Lessons I wish I hadn't absorbed:
- Education is all right, and so is working for a year or so as a teacher, but the real goal of a successful woman is to get married so you don't have to work again ever. She denies now that this is the case, but it was the clear message when I was growing up. I may have been the last person in the U. S. to hear this message.
- Only stupid people need to do homework or work hard at school. A B without effort is better than an A you worked for.Boy howdy, did this one cause me problems!
Very interesting list! I have a LOT of trouble enforcing things once I claim that I will. Working on it.
Hugs on this reflective Sunday. :)
I am officially making this a meme! :-)
I was explicitly taught the one about education. Education, necessary so you will have the right class status and be more interesting / have a more interesting life. Graduate from college, work for a year, marry. This was really expected. But I went to an academically demanding college, so in the explicit non-expectation that I would do anything else, there I (essentially) stayed, as a professor!

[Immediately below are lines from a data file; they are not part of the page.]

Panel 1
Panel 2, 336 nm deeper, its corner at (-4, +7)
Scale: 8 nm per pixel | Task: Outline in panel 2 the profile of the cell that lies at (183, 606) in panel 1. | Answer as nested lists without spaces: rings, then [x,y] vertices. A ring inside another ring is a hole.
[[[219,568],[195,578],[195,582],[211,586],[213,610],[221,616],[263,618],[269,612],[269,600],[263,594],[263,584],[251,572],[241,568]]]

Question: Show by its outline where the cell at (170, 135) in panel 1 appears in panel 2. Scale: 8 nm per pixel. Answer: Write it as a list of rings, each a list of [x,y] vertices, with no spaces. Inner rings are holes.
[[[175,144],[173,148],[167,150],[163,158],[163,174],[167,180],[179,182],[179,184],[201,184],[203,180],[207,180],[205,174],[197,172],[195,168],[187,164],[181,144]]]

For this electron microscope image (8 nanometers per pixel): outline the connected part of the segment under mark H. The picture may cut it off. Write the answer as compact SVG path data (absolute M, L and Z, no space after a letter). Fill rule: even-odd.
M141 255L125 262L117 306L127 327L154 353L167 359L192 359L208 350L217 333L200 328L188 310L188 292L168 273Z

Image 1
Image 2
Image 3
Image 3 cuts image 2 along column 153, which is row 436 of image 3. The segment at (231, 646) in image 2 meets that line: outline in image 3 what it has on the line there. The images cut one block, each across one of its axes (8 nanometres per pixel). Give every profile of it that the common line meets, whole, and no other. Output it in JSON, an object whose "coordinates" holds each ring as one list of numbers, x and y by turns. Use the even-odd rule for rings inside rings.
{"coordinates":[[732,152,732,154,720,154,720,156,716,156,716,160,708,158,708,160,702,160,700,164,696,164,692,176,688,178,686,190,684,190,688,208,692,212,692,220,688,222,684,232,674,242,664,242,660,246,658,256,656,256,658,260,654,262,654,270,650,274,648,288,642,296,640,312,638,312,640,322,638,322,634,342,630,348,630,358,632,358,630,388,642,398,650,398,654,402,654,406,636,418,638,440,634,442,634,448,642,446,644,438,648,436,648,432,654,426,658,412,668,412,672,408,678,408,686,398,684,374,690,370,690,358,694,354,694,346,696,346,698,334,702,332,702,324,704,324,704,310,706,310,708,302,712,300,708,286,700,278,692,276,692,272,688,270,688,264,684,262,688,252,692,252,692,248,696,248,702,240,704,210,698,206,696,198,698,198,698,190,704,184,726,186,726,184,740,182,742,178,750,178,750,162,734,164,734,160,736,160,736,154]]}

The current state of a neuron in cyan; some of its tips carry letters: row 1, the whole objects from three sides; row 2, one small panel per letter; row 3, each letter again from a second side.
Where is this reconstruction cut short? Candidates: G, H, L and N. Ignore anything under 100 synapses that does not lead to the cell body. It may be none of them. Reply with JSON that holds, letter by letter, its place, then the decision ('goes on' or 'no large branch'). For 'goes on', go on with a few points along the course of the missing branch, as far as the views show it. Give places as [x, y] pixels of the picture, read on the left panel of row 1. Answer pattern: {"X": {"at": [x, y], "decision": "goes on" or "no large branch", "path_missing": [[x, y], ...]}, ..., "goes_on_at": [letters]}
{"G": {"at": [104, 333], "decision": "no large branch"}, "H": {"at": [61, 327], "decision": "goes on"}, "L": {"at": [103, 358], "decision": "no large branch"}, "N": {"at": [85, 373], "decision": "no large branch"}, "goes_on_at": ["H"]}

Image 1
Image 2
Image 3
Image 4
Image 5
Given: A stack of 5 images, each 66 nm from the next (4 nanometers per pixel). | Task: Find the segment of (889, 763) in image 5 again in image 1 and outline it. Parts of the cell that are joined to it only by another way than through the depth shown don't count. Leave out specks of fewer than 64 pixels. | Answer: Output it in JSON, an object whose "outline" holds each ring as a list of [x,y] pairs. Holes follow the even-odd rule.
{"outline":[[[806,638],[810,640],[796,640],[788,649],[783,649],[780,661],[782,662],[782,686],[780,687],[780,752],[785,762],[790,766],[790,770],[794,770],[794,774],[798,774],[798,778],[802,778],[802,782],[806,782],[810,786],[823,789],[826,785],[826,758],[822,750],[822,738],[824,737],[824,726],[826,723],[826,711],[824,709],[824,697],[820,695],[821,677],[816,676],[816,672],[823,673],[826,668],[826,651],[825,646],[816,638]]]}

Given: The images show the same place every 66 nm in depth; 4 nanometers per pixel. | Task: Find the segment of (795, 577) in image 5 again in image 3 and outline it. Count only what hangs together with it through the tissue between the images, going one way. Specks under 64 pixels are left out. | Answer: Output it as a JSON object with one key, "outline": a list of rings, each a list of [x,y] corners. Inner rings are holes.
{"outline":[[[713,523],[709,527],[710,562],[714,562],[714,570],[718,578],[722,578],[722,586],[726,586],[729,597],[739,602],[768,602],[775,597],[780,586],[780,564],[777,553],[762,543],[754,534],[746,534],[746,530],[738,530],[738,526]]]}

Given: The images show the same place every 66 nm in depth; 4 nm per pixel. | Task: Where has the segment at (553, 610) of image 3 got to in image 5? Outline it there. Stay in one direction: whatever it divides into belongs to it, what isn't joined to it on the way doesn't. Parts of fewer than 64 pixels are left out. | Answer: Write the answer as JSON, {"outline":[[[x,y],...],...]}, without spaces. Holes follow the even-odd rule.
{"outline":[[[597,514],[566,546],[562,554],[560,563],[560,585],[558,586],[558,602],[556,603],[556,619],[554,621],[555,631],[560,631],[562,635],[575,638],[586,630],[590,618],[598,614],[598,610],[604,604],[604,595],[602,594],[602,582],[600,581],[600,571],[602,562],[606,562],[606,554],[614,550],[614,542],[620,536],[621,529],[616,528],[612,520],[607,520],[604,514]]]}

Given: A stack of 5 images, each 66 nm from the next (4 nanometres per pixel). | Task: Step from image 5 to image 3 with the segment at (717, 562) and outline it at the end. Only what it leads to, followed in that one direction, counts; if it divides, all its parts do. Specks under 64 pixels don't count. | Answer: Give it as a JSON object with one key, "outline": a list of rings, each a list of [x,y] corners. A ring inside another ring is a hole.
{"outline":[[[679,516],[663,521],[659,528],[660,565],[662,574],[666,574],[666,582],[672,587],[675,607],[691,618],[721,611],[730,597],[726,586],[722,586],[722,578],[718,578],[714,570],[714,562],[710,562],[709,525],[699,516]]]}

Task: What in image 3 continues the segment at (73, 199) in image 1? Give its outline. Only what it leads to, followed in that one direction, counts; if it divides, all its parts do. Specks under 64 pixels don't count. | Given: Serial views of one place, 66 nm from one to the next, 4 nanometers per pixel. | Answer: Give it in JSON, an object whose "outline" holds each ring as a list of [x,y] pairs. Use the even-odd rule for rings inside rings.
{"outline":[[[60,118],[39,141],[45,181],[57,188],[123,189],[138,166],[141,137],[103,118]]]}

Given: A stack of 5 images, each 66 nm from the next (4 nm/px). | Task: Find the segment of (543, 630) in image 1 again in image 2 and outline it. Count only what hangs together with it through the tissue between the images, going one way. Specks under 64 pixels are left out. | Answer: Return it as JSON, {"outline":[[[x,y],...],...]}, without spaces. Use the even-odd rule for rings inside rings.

Are we really the last people to have learned this? Someone said it was still what happens to many daughters of educated men (cf. Woolf, _Three Guineas_).
Thanks, Ink, and back at you!
Lesboprof, thanks! I would love to see what everyone else learned as lessons.
profacero, I'm amazed that you were taught that lesson, too; I really thought it had died out except in my conservative small town. Weren't your parents (as academics) pleased that you went on?